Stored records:
*** Block opens ***
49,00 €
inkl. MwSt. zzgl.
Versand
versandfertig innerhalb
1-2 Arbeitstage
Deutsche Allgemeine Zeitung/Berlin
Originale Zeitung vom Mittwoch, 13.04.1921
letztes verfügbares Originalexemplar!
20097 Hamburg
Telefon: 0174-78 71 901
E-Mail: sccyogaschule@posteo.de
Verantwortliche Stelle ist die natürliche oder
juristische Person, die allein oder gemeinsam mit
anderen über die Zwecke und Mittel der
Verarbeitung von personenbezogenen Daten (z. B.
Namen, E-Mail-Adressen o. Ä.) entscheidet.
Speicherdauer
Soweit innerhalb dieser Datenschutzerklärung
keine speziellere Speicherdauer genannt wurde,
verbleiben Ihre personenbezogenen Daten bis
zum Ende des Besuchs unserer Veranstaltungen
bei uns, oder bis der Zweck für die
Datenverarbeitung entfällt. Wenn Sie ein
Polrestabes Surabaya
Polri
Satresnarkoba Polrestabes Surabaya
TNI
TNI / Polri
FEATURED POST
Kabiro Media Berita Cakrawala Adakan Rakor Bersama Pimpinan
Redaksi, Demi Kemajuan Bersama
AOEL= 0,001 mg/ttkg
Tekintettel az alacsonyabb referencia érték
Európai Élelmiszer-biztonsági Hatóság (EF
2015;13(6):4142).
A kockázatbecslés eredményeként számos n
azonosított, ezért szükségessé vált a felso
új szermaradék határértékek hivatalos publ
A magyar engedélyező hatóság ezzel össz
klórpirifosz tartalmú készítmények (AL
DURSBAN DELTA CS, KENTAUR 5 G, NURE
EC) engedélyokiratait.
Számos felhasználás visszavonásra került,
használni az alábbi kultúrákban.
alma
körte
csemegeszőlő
*** Block closes ***
What the exercise asks: Each entry, from start to finish, must be restated exactly.

Solution to this task:
49,00 €
inkl. MwSt. zzgl.
Versand
versandfertig innerhalb
1-2 Arbeitstage
Deutsche Allgemeine Zeitung/Berlin
Originale Zeitung vom Mittwoch, 13.04.1921
letztes verfügbares Originalexemplar!
20097 Hamburg
Telefon: 0174-78 71 901
E-Mail: sccyogaschule@posteo.de
Verantwortliche Stelle ist die natürliche oder
juristische Person, die allein oder gemeinsam mit
anderen über die Zwecke und Mittel der
Verarbeitung von personenbezogenen Daten (z. B.
Namen, E-Mail-Adressen o. Ä.) entscheidet.
Speicherdauer
Soweit innerhalb dieser Datenschutzerklärung
keine speziellere Speicherdauer genannt wurde,
verbleiben Ihre personenbezogenen Daten bis
zum Ende des Besuchs unserer Veranstaltungen
bei uns, oder bis der Zweck für die
Datenverarbeitung entfällt. Wenn Sie ein
Polrestabes Surabaya
Polri
Satresnarkoba Polrestabes Surabaya
TNI
TNI / Polri
FEATURED POST
Kabiro Media Berita Cakrawala Adakan Rakor Bersama Pimpinan
Redaksi, Demi Kemajuan Bersama
AOEL= 0,001 mg/ttkg
Tekintettel az alacsonyabb referencia érték
Európai Élelmiszer-biztonsági Hatóság (EF
2015;13(6):4142).
A kockázatbecslés eredményeként számos n
azonosított, ezért szükségessé vált a felso
új szermaradék határértékek hivatalos publ
A magyar engedélyező hatóság ezzel össz
klórpirifosz tartalmú készítmények (AL
DURSBAN DELTA CS, KENTAUR 5 G, NURE
EC) engedélyokiratait.
Számos felhasználás visszavonásra került,
használni az alábbi kultúrákban.
alma
körte
csemegeszőlő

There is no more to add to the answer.